◆ **Data provided**
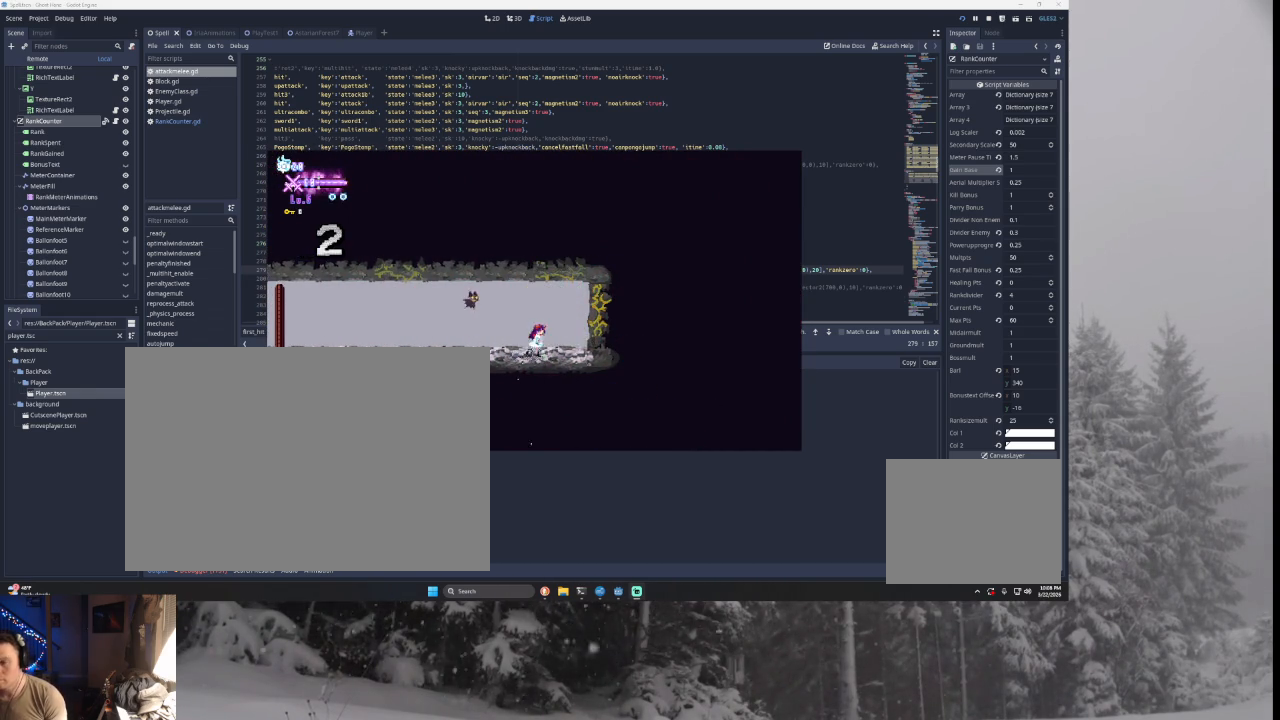
{"buttons": [], "left_stick": "right", "right_stick": "center", "events": []}
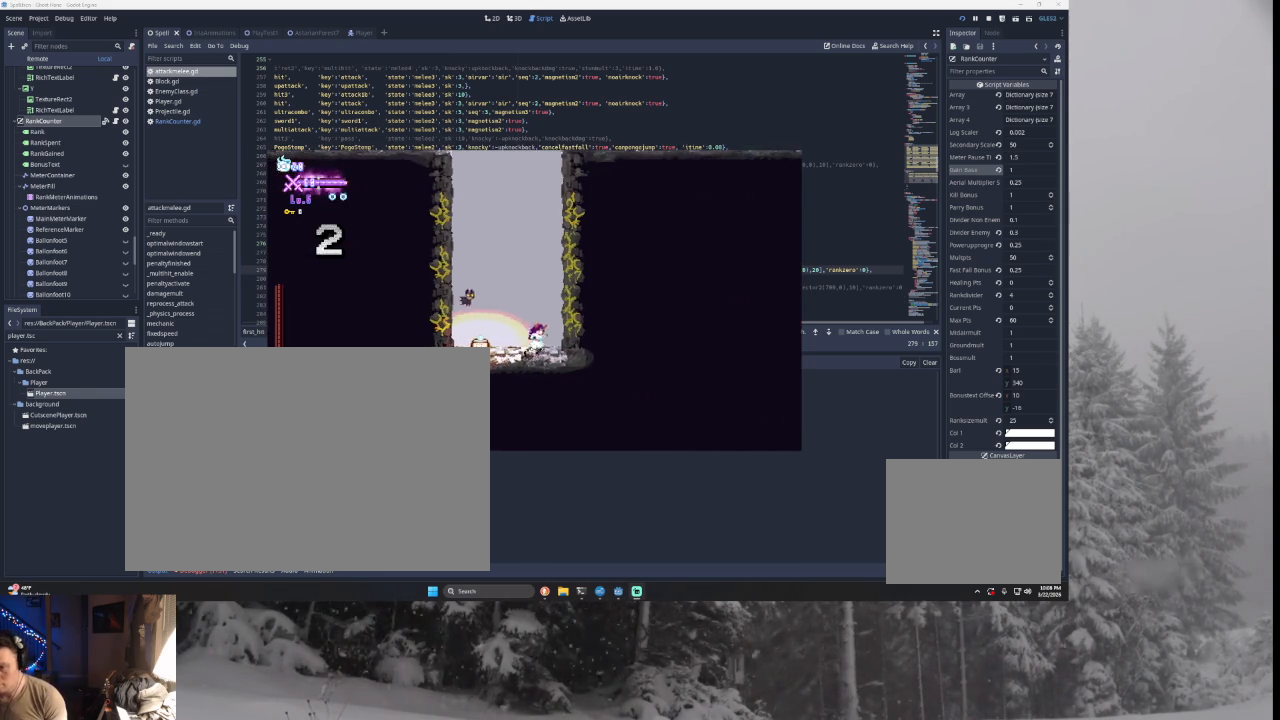
{"buttons": [], "left_stick": "center", "right_stick": "center", "events": [[233, "TRIANGLE", "down"], [433, "TRIANGLE", "up"], [433, "left_stick", "center"]]}
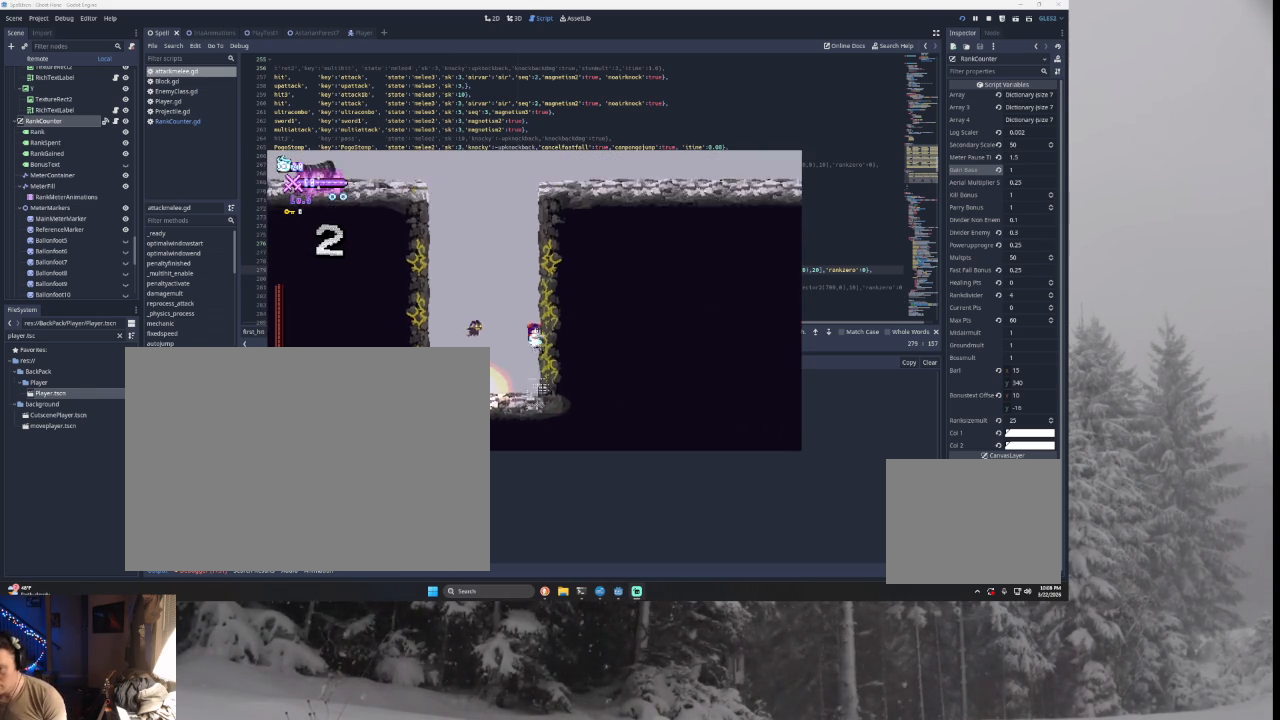
{"buttons": ["TRIANGLE"], "left_stick": "center", "right_stick": "center", "events": [[33, "TRIANGLE", "down"], [300, "TRIANGLE", "up"], [400, "TRIANGLE", "down"]]}
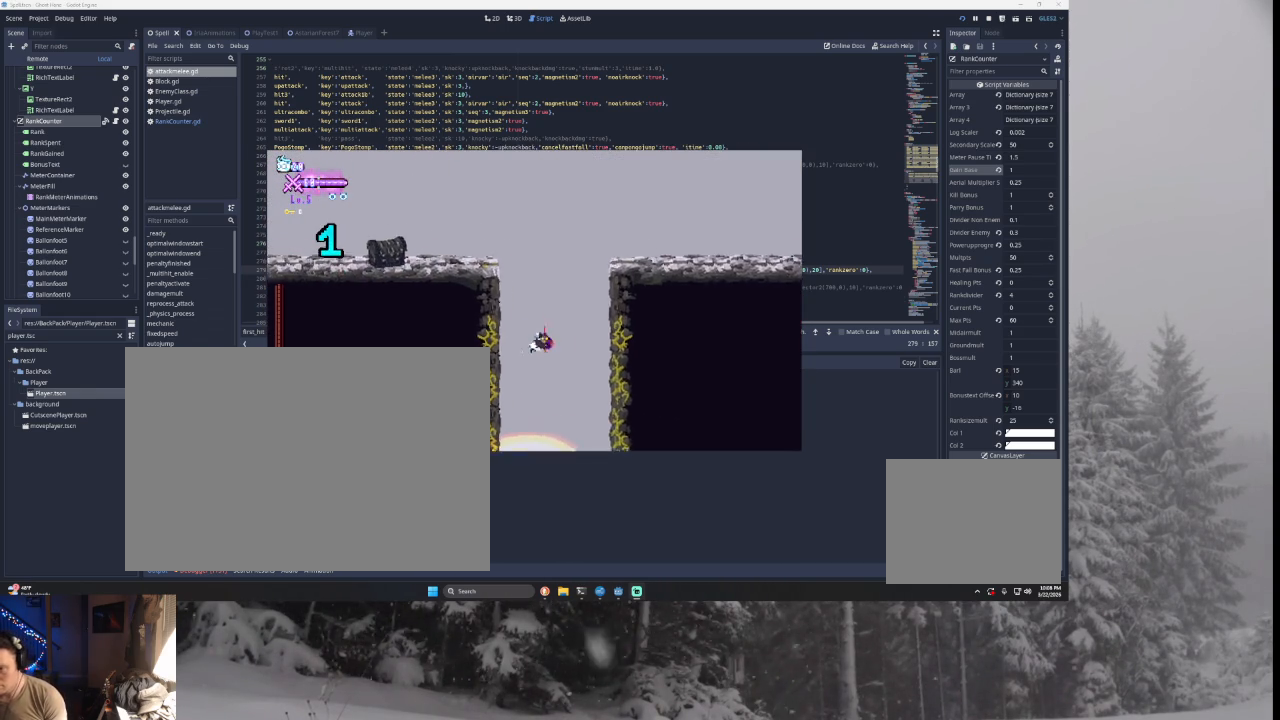
{"buttons": ["TRIANGLE"], "left_stick": "left", "right_stick": "center", "events": [[233, "TRIANGLE", "up"], [333, "TRIANGLE", "down"], [400, "left_stick", "left"]]}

◆ **Task requirements**
What is needed is an exact copy of all the data, with no images in it.

◆ **Answer to the problem**
{"buttons": [], "left_stick": "right", "right_stick": "center", "events": []}
{"buttons": [], "left_stick": "center", "right_stick": "center", "events": [[233, "TRIANGLE", "down"], [433, "TRIANGLE", "up"], [433, "left_stick", "center"]]}
{"buttons": ["TRIANGLE"], "left_stick": "center", "right_stick": "center", "events": [[33, "TRIANGLE", "down"], [300, "TRIANGLE", "up"], [400, "TRIANGLE", "down"]]}
{"buttons": ["TRIANGLE"], "left_stick": "left", "right_stick": "center", "events": [[233, "TRIANGLE", "up"], [333, "TRIANGLE", "down"], [400, "left_stick", "left"]]}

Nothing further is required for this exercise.